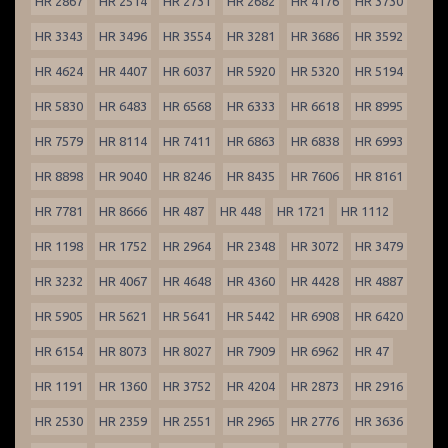
HR 2867
HR 2514
HR 2731
HR 2682
HR 4176
HR 3730
HR 3343
HR 3496
HR 3554
HR 3281
HR 3686
HR 3592
HR 4624
HR 4407
HR 6037
HR 5920
HR 5320
HR 5194
HR 5830
HR 6483
HR 6568
HR 6333
HR 6618
HR 8995
HR 7579
HR 8114
HR 7411
HR 6863
HR 6838
HR 6993
HR 8898
HR 9040
HR 8246
HR 8435
HR 7606
HR 8161
HR 7781
HR 8666
HR 487
HR 448
HR 1721
HR 1112
HR 1198
HR 1752
HR 2964
HR 2348
HR 3072
HR 3479
HR 3232
HR 4067
HR 4648
HR 4360
HR 4428
HR 4887
HR 5905
HR 5621
HR 5641
HR 5442
HR 6908
HR 6420
HR 6154
HR 8073
HR 8027
HR 7909
HR 6962
HR 47
HR 1191
HR 1360
HR 3752
HR 4204
HR 2873
HR 2916
HR 2530
HR 2359
HR 2551
HR 2965
HR 2776
HR 3636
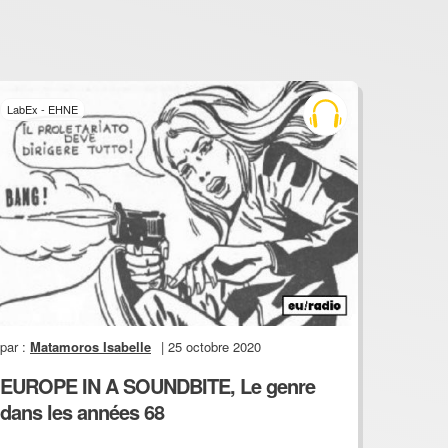
LabEx - EHNE
par :
Matamoros Isabelle
| 25 octobre 2020
EUROPE IN A SOUNDBITE, Le genre
dans les années 68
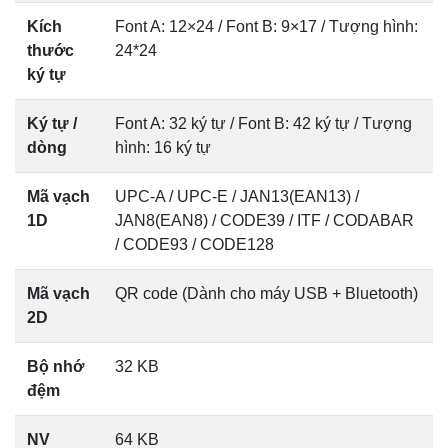
Kích
Font A: 12×24 / Font B: 9×17 / Tượng hình:
thước
24*24
ký tự
Ký tự /
Font A: 32 ký tự / Font B: 42 ký tự / Tượng
dòng
hình: 16 ký tự
Mã vạch
UPC-A / UPC-E / JAN13(EAN13) /
1D
JAN8(EAN8) / CODE39 / ITF / CODABAR
/ CODE93 / CODE128
Mã vạch
QR code (Dành cho máy USB + Bluetooth)
2D
Bộ nhớ
32 KB
đệm
NV
64 KB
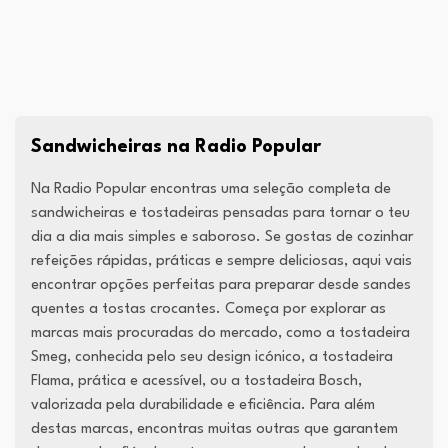
Sandwicheiras na Radio Popular
Na Radio Popular encontras uma seleção completa de
sandwicheiras e tostadeiras pensadas para tornar o teu
dia a dia mais simples e saboroso. Se gostas de cozinhar
refeições rápidas, práticas e sempre deliciosas, aqui vais
encontrar opções perfeitas para preparar desde sandes
quentes a tostas crocantes. Começa por explorar as
marcas mais procuradas do mercado, como a tostadeira
Smeg, conhecida pelo seu design icónico, a tostadeira
Flama, prática e acessível, ou a tostadeira Bosch,
valorizada pela durabilidade e eficiência. Para além
destas marcas, encontras muitas outras que garantem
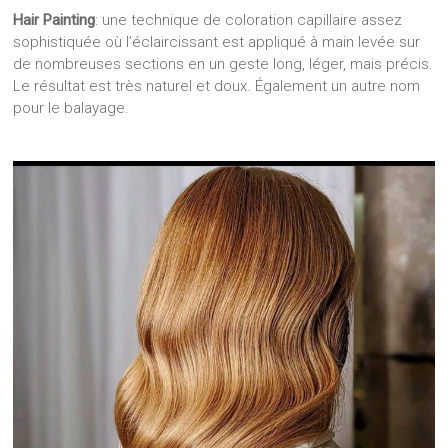
Hair Painting
: une technique de coloration capillaire assez
sophistiquée où l’éclaircissant est appliqué à main levée sur
de nombreuses sections en un geste long, léger, mais précis.
Le résultat est très naturel et doux. Également un autre nom
pour le balayage.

§

-- Assignment --
Repeat the material above precisely as it appears, omitting the images it contains.

-- Finished task --
HR 2867
HR 2514
HR 2731
HR 2682
HR 4176
HR 3730
HR 3343
HR 3496
HR 3554
HR 3281
HR 3686
HR 3592
HR 4624
HR 4407
HR 6037
HR 5920
HR 5320
HR 5194
HR 5830
HR 6483
HR 6568
HR 6333
HR 6618
HR 8995
HR 7579
HR 8114
HR 7411
HR 6863
HR 6838
HR 6993
HR 8898
HR 9040
HR 8246
HR 8435
HR 7606
HR 8161
HR 7781
HR 8666
HR 487
HR 448
HR 1721
HR 1112
HR 1198
HR 1752
HR 2964
HR 2348
HR 3072
HR 3479
HR 3232
HR 4067
HR 4648
HR 4360
HR 4428
HR 4887
HR 5905
HR 5621
HR 5641
HR 5442
HR 6908
HR 6420
HR 6154
HR 8073
HR 8027
HR 7909
HR 6962
HR 47
HR 1191
HR 1360
HR 3752
HR 4204
HR 2873
HR 2916
HR 2530
HR 2359
HR 2551
HR 2965
HR 2776
HR 3636
LabEx - EHNE
par :
Matamoros Isabelle
| 25 octobre 2020
EUROPE IN A SOUNDBITE, Le genre
dans les années 68
Kích
Font A: 12×24 / Font B: 9×17 / Tượng hình:
thước
24*24
ký tự
Ký tự /
Font A: 32 ký tự / Font B: 42 ký tự / Tượng
dòng
hình: 16 ký tự
Mã vạch
UPC-A / UPC-E / JAN13(EAN13) /
1D
JAN8(EAN8) / CODE39 / ITF / CODABAR
/ CODE93 / CODE128
Mã vạch
QR code (Dành cho máy USB + Bluetooth)
2D
Bộ nhớ
32 KB
đệm
NV
64 KB
Sandwicheiras na Radio Popular
Na Radio Popular encontras uma seleção completa de
sandwicheiras e tostadeiras pensadas para tornar o teu
dia a dia mais simples e saboroso. Se gostas de cozinhar
refeições rápidas, práticas e sempre deliciosas, aqui vais
encontrar opções perfeitas para preparar desde sandes
quentes a tostas crocantes. Começa por explorar as
marcas mais procuradas do mercado, como a tostadeira
Smeg, conhecida pelo seu design icónico, a tostadeira
Flama, prática e acessível, ou a tostadeira Bosch,
valorizada pela durabilidade e eficiência. Para além
destas marcas, encontras muitas outras que garantem
Hair Painting
: une technique de coloration capillaire assez
sophistiquée où l’éclaircissant est appliqué à main levée sur
de nombreuses sections en un geste long, léger, mais précis.
Le résultat est très naturel et doux. Également un autre nom
pour le balayage.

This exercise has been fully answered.